His influential examples were his grandfather, who had bought his first brown shirt uniform at a Jewish clothing store, and his mother, who joined the Nazi women’s organization early on.

Another man didn’t particularly like the Nazis but enjoyed singing with them and a third joined to play on their soccer team.

“My first grade teacher made me into a Nazi,” a third interviewee recalled, and during Kristallnacht all classes were cancelled so that the students could watch the synagogues burning.

At 14, boys “graduated” into the Hitler Youth, where, during boxing lessons, they were encouraged to keep punching “until the blood was flowing.”

A man who lived near a concentration camp, maintained he had no idea what was going on inside. He was loudly contradicted by another German, who exclaimed, “Baloney, everybody knew and saw the prisoners being taken to their work places under guard.”

Throughout their “education,” German boys and girls were told constantly that Jews were responsible for all German misfortunes, that all had hooked noses, were greasy and that any Aryan could identify a Jew by his smell.

The making of “Final Account” stretched over a 12-year period, starting in 2008 and not completed until 2020. The creative force was British film director Luke Holland, who learned only as a teenager that his mother, Gerty, was a Jewish refugee from Vienna, whose family had been killed in the Holocaust.

Over the next dozen years, Holland and his team interviewed more than 160 German citizens, but a few weeks after completing the mammoth project, Holland died.

The Journal spoke with Sam Pope, a fellow Briton, who worked as associate producer of “Final Account” for almost the entire duration of the project.

“One of the most challenging aspects in making the film was to stay calm while conducting the interviews,” Pope told the Journal.

“We talked to some Germans who had been concentration camp guards… some who were ashamed and wanted to come to term with their past, and others who still retained a dedication to the (Nazi) ideology.
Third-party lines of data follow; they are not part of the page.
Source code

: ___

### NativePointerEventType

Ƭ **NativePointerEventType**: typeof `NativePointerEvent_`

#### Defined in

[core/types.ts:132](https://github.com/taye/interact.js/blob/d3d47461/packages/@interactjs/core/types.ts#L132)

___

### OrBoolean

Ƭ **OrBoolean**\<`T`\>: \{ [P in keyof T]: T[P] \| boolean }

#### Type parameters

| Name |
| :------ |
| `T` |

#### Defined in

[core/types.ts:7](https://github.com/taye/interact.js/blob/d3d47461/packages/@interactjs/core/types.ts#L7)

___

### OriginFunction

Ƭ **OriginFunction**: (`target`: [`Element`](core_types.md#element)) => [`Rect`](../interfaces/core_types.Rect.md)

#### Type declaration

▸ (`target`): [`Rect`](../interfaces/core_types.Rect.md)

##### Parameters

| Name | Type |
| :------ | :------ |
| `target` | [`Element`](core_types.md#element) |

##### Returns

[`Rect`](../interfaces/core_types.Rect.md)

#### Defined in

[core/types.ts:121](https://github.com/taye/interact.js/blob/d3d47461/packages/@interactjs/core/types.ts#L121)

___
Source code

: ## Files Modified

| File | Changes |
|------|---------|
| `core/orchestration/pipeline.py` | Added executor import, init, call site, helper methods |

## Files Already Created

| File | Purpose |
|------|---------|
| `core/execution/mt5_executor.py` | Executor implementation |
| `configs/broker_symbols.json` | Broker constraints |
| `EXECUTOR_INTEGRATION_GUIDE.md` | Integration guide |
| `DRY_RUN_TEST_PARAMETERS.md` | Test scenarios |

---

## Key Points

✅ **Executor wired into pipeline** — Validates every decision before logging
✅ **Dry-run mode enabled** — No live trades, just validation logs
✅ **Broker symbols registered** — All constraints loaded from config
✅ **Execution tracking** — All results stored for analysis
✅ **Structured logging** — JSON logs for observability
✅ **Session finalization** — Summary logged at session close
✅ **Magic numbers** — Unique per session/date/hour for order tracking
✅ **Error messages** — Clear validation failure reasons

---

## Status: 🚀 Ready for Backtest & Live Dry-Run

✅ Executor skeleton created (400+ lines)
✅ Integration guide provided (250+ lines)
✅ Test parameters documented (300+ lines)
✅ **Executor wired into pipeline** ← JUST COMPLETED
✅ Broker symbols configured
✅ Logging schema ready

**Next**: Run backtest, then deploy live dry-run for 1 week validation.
“We had to keep our emotions in check…One can never tell the full story of this great crime.”

The Journal asked Dr. Stephen Smith, executive director of the USC Shoah Foundation and founder of the Holocaust Center in England, whether the Nazi era was unique to Germany or could happen in another country, say the United States.

Without addressing the question directly, Smith said that “the Nazis understood the law” and managed to propagate their program, including the disenfranchisement of the Jews, within a legal context.

One result was that there was hardly any civil disobedience by ordinary Germans, abetted by putting almost the entire population into uniform.

In addition, the Weimar Republic, the last popularly elected German government before Hitler took over, was so polarized and fragile that it could not withstand the international consequences of the 1929 Wall Street crash and the subsequent global Depression.

Smith, a Christian theologian by training, added that the Holocaust was not merely a Nazi crime but “the failure of European civilization…the memory of the Holocaust has been left to the Jews.” AMC Promenade in Woodland Hills.

“Final Account” will open May 21 at two theaters, the AMC Burbank16 and the AMC Promenade in Woodland Hills.